And in light of the dynamic macroenvironment, we are carefully evaluating our cash and investments to ensure we maintain adequate liquidity. Now, turning to guidance. We are reiterating our second half 2022 guidance provided with our second quarter earnings. That guidance, including the impact of the sale-leaseback of the Roland distribution center, included low single-digit increase in second half total sales compared with first half total sales, gross margin in the high-30s to low-40s range for the second half, less SG&A deleverage versus prior year in the second half compared to the first half due to aggressive expense reductions net of incremental lease expense from the sale-leaseback transaction, second half operating income approximately in line with results from the second half of 2019, and year-end cash balance of approximately $85 million to $100 million.

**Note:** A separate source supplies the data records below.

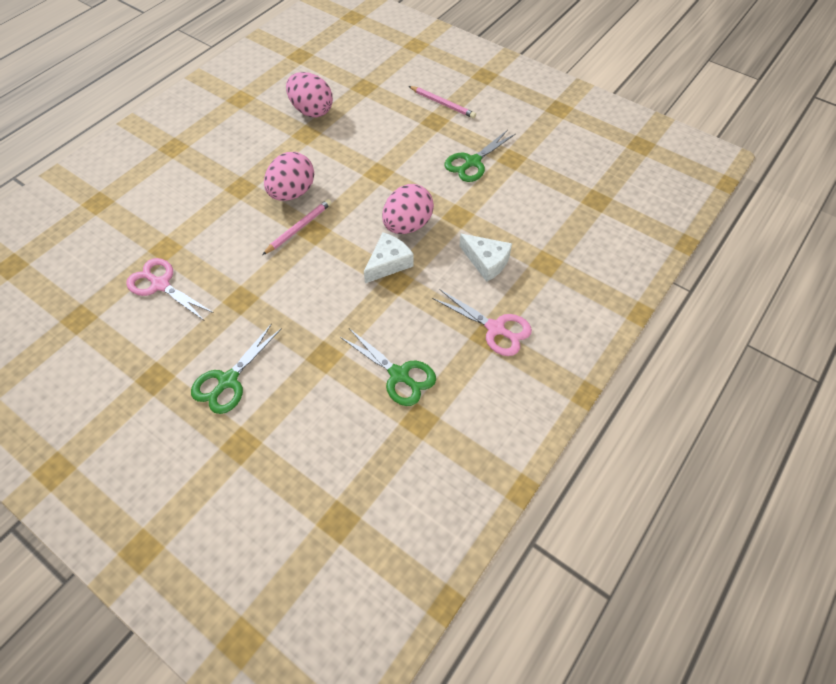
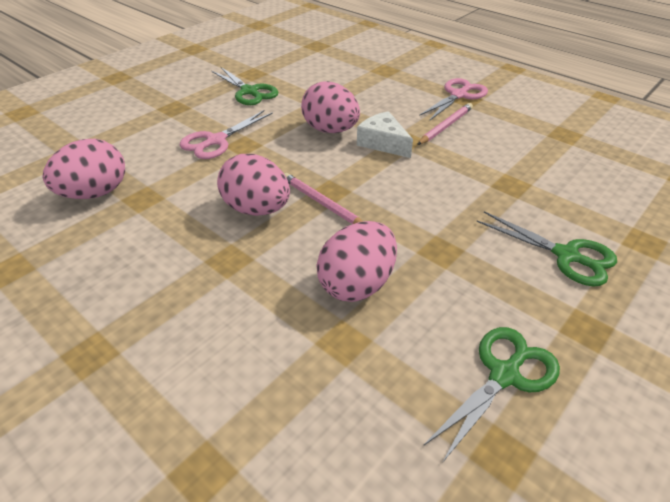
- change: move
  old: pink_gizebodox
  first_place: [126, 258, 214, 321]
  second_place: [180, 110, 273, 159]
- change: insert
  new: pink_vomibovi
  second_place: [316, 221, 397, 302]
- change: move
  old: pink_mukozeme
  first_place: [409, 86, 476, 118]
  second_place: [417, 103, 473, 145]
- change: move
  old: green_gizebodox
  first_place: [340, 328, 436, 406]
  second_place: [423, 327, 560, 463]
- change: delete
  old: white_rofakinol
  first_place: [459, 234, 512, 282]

In summary, we are pleased with our third quarter results in light of the difficult inflationary environment. While we expect these challenges to continue, our teams are focused on managing inventory and expenses while continuing to execute against our transformation. Combined with our growth strategies, this gives us confidence in our ability to continue to delight our customers, especially during the upcoming holiday season. With that, I will turn the call back to David for closing comments.

David.

David Makuen -- Chief Executive Officer

Thanks, Heather. With three quarters of 2022 on the books and with plenty of data patterns to study, we have work to do to be better. Most of our insights center on reacting faster to trends and keeping pace with our fashionable customer base. They really do live our purpose of live bold, live proud, respect all on the daily.

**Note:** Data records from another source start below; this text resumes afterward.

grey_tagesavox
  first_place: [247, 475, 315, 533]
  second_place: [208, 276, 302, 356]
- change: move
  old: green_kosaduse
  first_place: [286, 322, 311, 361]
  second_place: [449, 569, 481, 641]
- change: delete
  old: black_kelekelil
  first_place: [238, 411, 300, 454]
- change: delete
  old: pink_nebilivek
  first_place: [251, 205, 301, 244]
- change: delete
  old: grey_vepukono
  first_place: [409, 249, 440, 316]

We've got to source faster, ship faster, and react faster. The great thing is nothing structural is in the way. Our foundation is strong and our start-up mindset is in full gear. I'm committing to you that our amazing people are becoming excellent operators so that we can dial into our customer's needs better than we do today.

Reimagined processes, revved-up leadership, and important new technology and infrastructure solutions will drive our momentum on top of a solid foundation. As we think about what's next, it's important to note that based on many external data sources, discretionary retail will likely be affected by inflationary pressures into a portion of 2023. Let me assure you, this will not slow us down from making continuous improvements to our operating model. You've seen us play offense, you've seen us course correct when needed, and you've seen us involved the Citi Trends brand to be as relevant as can be.

I will highlight what we'll spend our full days and probably some nights on. Number one, driving comp sales and margin. Continuing to broaden the appeal of Citi Trends to new multicultural lower-income households in search of trend-right apparel, home, and accessories at prices that don't break the bank. Number two, upgrading our fleet.

Continue to upgrade our customer experience via our CTx remodel program, with 42 remodels to date, and combined with new stores to date within the CTx format, 78 stores, or 13% of the fleet in the CTx format, with many more to come. Number three, maximizing our tech and DC investments, leveraging our recent DC upgrades, along with our upcoming new ERP system that will be a game changer for our buy team. Number four, actively managing our balance sheet. Long a strength of Citi Trends, Heather is focused on applying fresh and innovative thinking to managing operating expenses, working capital, and cash usage.

And finally, number five, expanding our CITIcares program, our platform for both CSR and ESG. Some exciting things are afoot here when it comes to giving back and focusing on our CSR initiatives, which we'll share in early 2023. And of course, we'll conduct our third annual Black History Makers event during February. As we speak, we are knee-deep in 2023 planning.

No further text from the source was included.